Three Days in D.C. - Spirited Sessions Drive Improvements

Tom Jordan
President, Jordan & Jordan

I spent three business days in D.C. and I was encouraged by the dialogue and potential way forward on several fronts.  I understand why you might be confused.  I was not at 1600 Pennsylvania Avenue, N.W. or at the Capitol but at 100 F Street N.E.

October 25th- 26th was the SEC Roundtable on Market Data and Market Access. October 30th was an FIF meeting with SEC Trading and Markets staff and with Counsel to Commissioner staff regarding modernizing Rule 605.
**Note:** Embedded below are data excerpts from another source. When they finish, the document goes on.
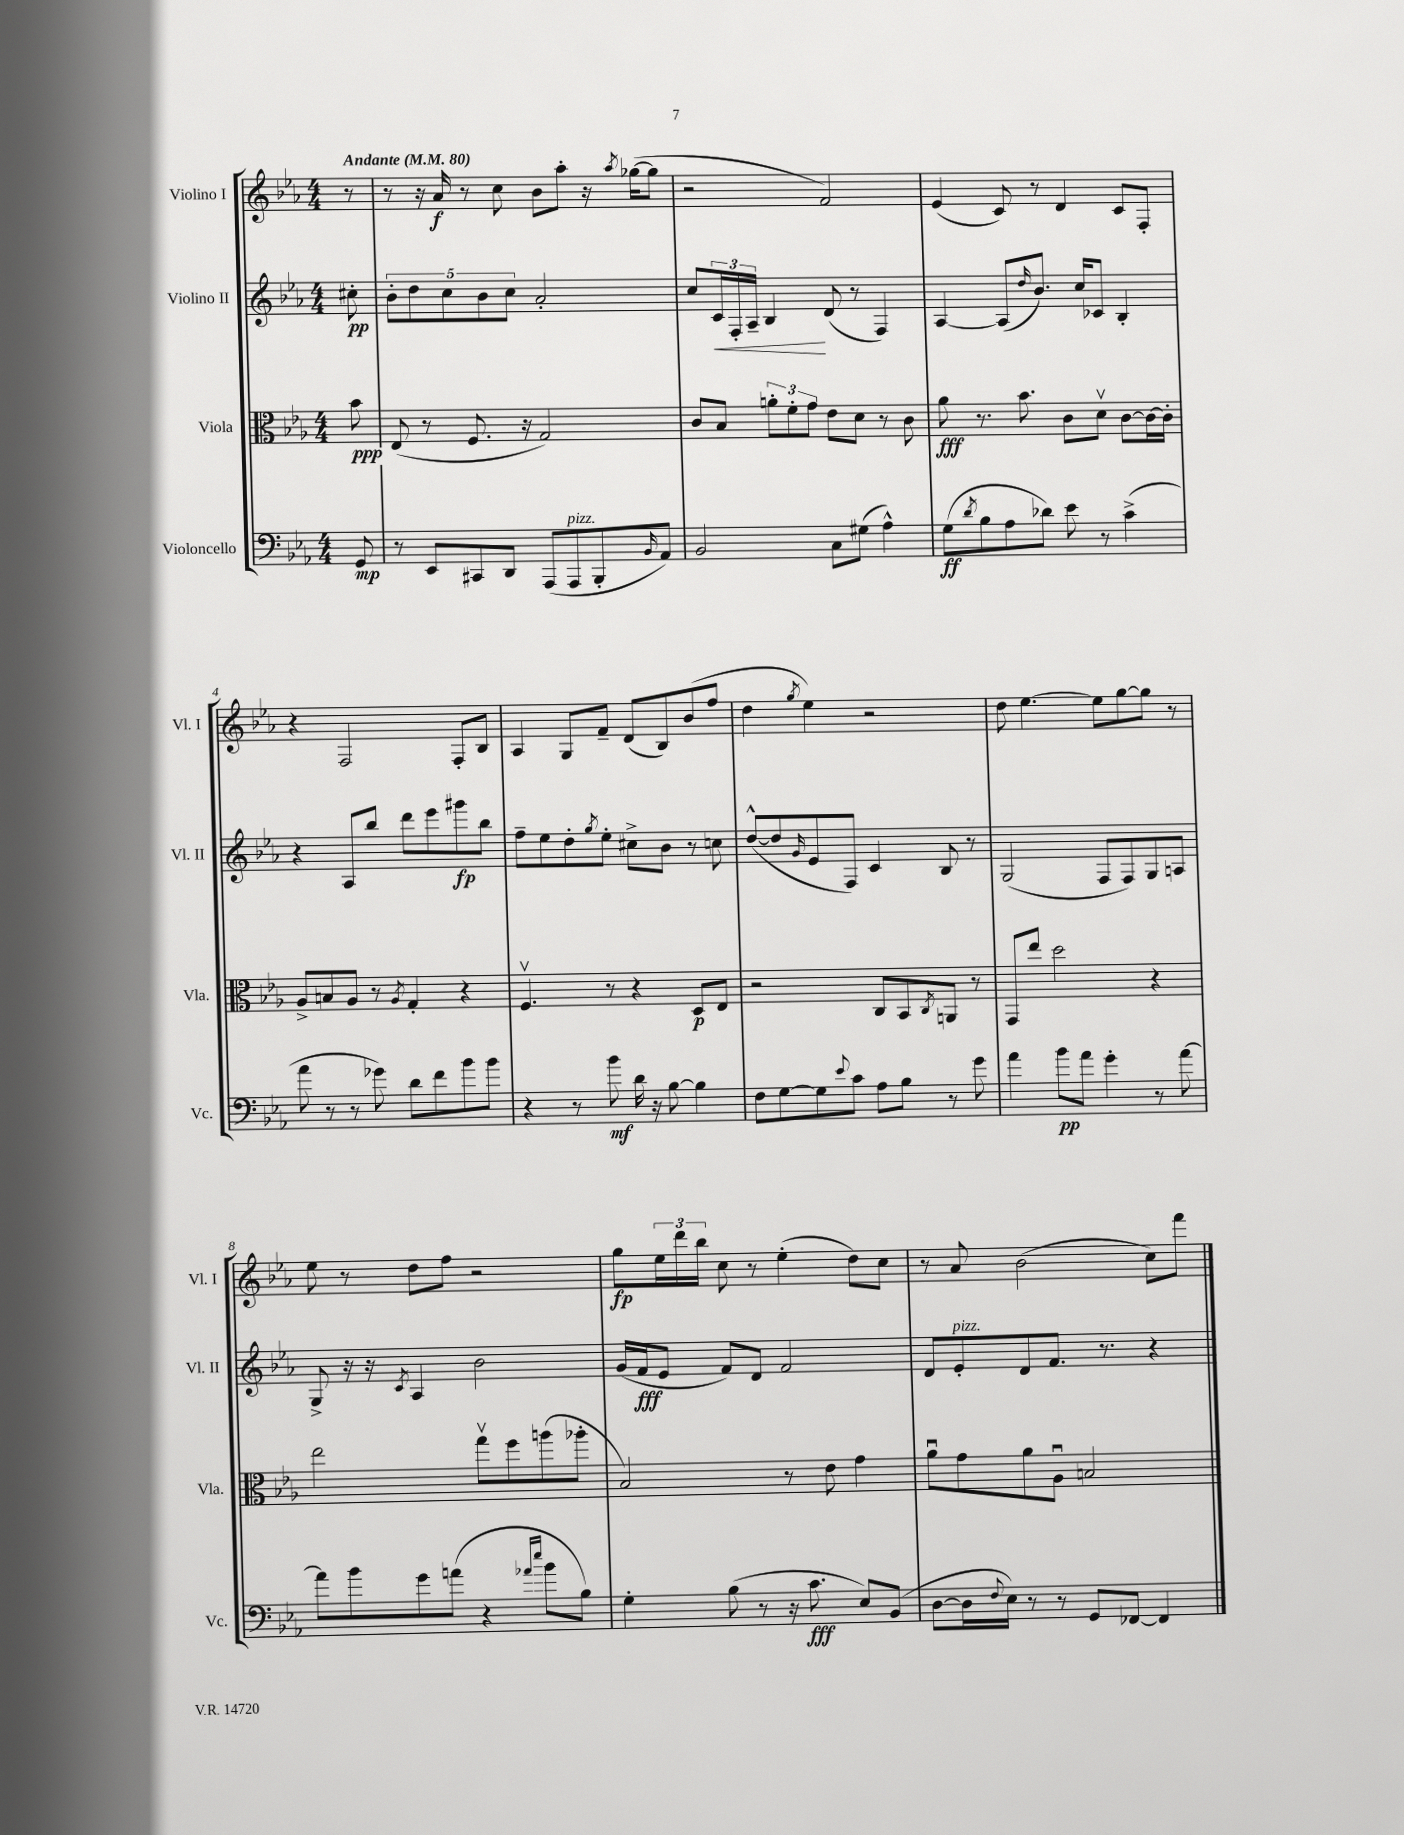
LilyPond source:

<<
\new StaffGroup <<
\new Staff = "s0" \with { instrumentName = "Violino I" shortInstrumentName = "Vl. I" } {
    \clef treble \key ees \major \numericTimeSignature \time 4/4 \partial 8 \tempo "Andante" 4 = 80
    r8 |
    r8 r16 aes'16\f r8 c''8 bes'8 aes''8-. r16 \acciaccatura { aes''8 } ges''16~( ges''8 |
    r2 f'2) |
    ees'4( c'8) r8 d'4 c'8 f8-. |
    r4 f2 f8-. bes8 |
    aes4 g8 f'8-- d'8( bes8) bes'8( f''8 |
    d''4 \acciaccatura { g''8 } ees''4) r2 |
    d''8 ees''4.~ ees''8 g''8~ g''8 r8 |
    ees''8 r8 d''8 f''8 r2 |
    g''8\fp \tuplet 3/2 { ees''16 d'''16 bes''16 } c''8 r8 ees''4-.( d''8) c''8 |
    r8 aes'8 bes'2( c''8) f'''8 \bar "|." |
}
\new Staff = "s1" \with { instrumentName = "Violino II" shortInstrumentName = "Vl. II" } {
    \clef treble \key ees \major \numericTimeSignature \time 4/4 \partial 8
    cis''8-.\pp |
    \tuplet 5/4 { bes'8-. d''8 c''8 bes'8 c''8 } aes'2-. |
    c''8 \tuplet 3/2 { c'16\< f16-. aes16-- } bes4\! d'8( r8 f4) |
    aes4~ aes8( \grace { d''16 } bes'8.) c''16 ces'8 bes4-. |
    r4 aes8 bes''8 d'''8 ees'''8 gis'''8\fp bes''8 |
    f''8-- ees''8 d''8-. \acciaccatura { g''8 } ees''8-. cis''8-> bes'8 r8 c''8 |
    d''8~-^( d''8 \grace { g'16 } ees'8 f8) c'4 bes8 r8 |
    g2( f8 f8) g8 a8 |
    g8-> r16 r16 \acciaccatura { c'8 } aes4 bes'2 |
    g'16( f'16\fff ees'8 f'8) d'8 f'2 |
    d'8 ees'8-.^\markup { \italic "pizz." } d'8 f'8. r8. r4 \bar "|." |
}
\new Staff = "s2" \with { instrumentName = "Viola" shortInstrumentName = "Vla." } {
    \clef alto \key ees \major \numericTimeSignature \time 4/4 \partial 8
    bes'8\ppp |
    ees8( r8 f8. r16 g2) |
    c'8 bes8 \tuplet 3/2 { a'8-. f'8-. g'8 } ees'8 d'8 r8 c'8 |
    aes'8\fff r8. bes'8. c'8 d'8\upbow c'8~ c'16~ c'16-. |
    aes8-> b8 aes8 r8 \acciaccatura { aes8 } g4-. r4 |
    f4.\upbow r8 r4 d8\p ees8 |
    r2 c8 bes,8 \acciaccatura { c8 } a,8 r8 |
    g,8 ees''8 d''2 r4 |
    ees''2 g''8\upbow f''8 a''8( aes''8-. |
    bes2) r8 ees'8 g'4 |
    aes'8\downbow g'8 aes'8 aes8\downbow b2 \bar "|." |
}
\new Staff = "s3" \with { instrumentName = "Violoncello" shortInstrumentName = "Vc." } {
    \clef bass \key ees \major \numericTimeSignature \time 4/4 \partial 8
    g,8\mp |
    r8 ees,8 cis,8 d,8 aes,,8( aes,,8^\markup { \italic "pizz." } bes,,8-. \grace { bes,16 } aes,8) |
    bes,2 c8 gis8( aes4-^) |
    g8\ff( \acciaccatura { d'8 } bes8 aes8 des'8) ees'8 r8 c'4->( |
    aes'8 r8 r8 ges'8) d'8 f'8 bes'8 bes'8 |
    r4 r8 bes'8\mf d'16 r16 bes8~ bes4 |
    f8 g8~ g8 \appoggiatura { ees'8 } c'8 aes8 bes8 r8 g'8 |
    aes'4 bes'8\pp aes'8 g'4-. r8 aes'8~ |
    aes'8 bes'8 g'8 a'8( r4 \grace { aes'16 ees''16 } bes'8 bes8) |
    g4-. bes8( r8 r16 c'8.\fff ees8) bes,8( |
    d8~ d16 \appoggiatura { f8 } ees16) r8 r8 g,8 fes,8~ fes,4 \bar "|." |
}
>>
>>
Chris Concannon, President of CBOE said at the annual STA Conference, “two days on market data, bring a pillow.”  No pillow was required; the passion, the strong rebuttals of assertions and the alternative facts kept our interest. Some conclusions I took away

  • There was consistent support for the experience of the individual investor starting with the introduction by Chairman Clayton and communicated by all sectors on the 7 panels. There was consensus that the individual investor has never been in a better place and we must all work to improve and/or maintain that experience. This is especially the case when you compare it to other geographies.
  • Where you stand, depends on where you sit. Brokers and asset managers believe they are paying too much for market data whereas the exchanges contend that it is part of the overall trading experience and you cannot look at one sector of the trade cycle in isolation.
  • Depth of book is not necessary to assess best execution. Many firms solely use SIP data and are not in regulatory trouble. Retail investors are excellent examples of that situation but there are institutional clients also. Firms will use depth of book for commercial reasons and once you have the information, you may have different best execution responsibilities. 
  • There’s a lot of confusion on SIP purpose and performance. FIF meetings with capacity, traffic and latency are useful but should be expanded to add more data, e.g. providing trade and quote revenue to participants and revenue earned by fee type.
  • Adding depth of book data to the SIP feed is not a good idea.  Many firms do not need depth of book. Why burden those firms with additional data and additional cost? Many panelists gave significant testimony on the difficulties for small brokers; we do not want to add to that challenge. Adding odd-lots is appropriate if the industry can address whether they are protected and whether they will be placed at top of book.
  • Cost data from exchanges will be needed because it is required for the SEC to fulfill their obligation. Exchanges seemed to be willing to provide data to the SEC if not publicly distributed. This will not satisfy everyone but is a good first step.
  • CTA/UTP Advisory Committee has effectively encouraged the CTA/UTP Operating Committee to provide more transparency. The Advisor impact is evidenced by the selection of 5 of their members to be on panels at the Roundtable. Although the number of seats is at issue, the migration from advisors to voting members seems to have some momentum.
  • Contracts are complicated and not consistent across exchanges. Achieving consistency across all exchanges will be challenging especially when you consider that firms deal with multiple asset classes and geographies. However, we should start with consistency of CTA/CQ and UTP contracts/practices as a realistic first step.
  • It’s easier to standardize before going into production which requires changes to current procedures so it’s best to get ahead of new issues.  A good example is the FIX Trading Community working with FIF to create the standard on how firms will pass the Firm Designated ID (FDID) from firm to firm as required by CAT.
  • Market data costs are significant. While firms are lobbying to lower them through legal and regulatory hearings, they should take every opportunity to lower expenses today. Some basic activities include: paying one exchange fee per person (MISU), netting, development credits, ensuring stay in compliance to minimize audit risk, eliminating duplicate or unused services, managing entitlements proactively and understanding what type of data is needed.

The Rule 605 meeting on October 30th was less contentious than the market data roundtable because no one is opposed to modernizing Rule 605. Why is that?

  • The recommendations reflect the evolution of the market since 605 was first codified in 2000. Some of the industry changes are Reg NMS, smart order routing and web trading for self-directed investors.
  • Retail investors will have better information to evaluate their wholesale vendors.
  • Changes reflect what is common practice for some of the larger players but codifying the information in the 605 regulation gives it more credibility and allows smaller retail brokers to benefit from this information.
  • The updated rule takes nothing away; some examples of the additions include:  odd-lots which represent close to 50% of self-directed orders, away-from-the-quote Non-Marketable Limit Orders (NMLOs) and those entered before market open, and short-sale orders.

So, what was the consistency of the three days?

  • The interests of Main Street Investors are key.
  • There was focus on transparency and best execution.
  • Odd lots should be added to SIP and Rule 605.
  • We have the best Capital Markets system in the world, but we must continually improve as the rest of the world is watching us.

This was an excellent example of the industry and the regulators working together to improve our market.

It was an informative 3 days and I look forward to enhancements in our market data and trading infrastructure as a result.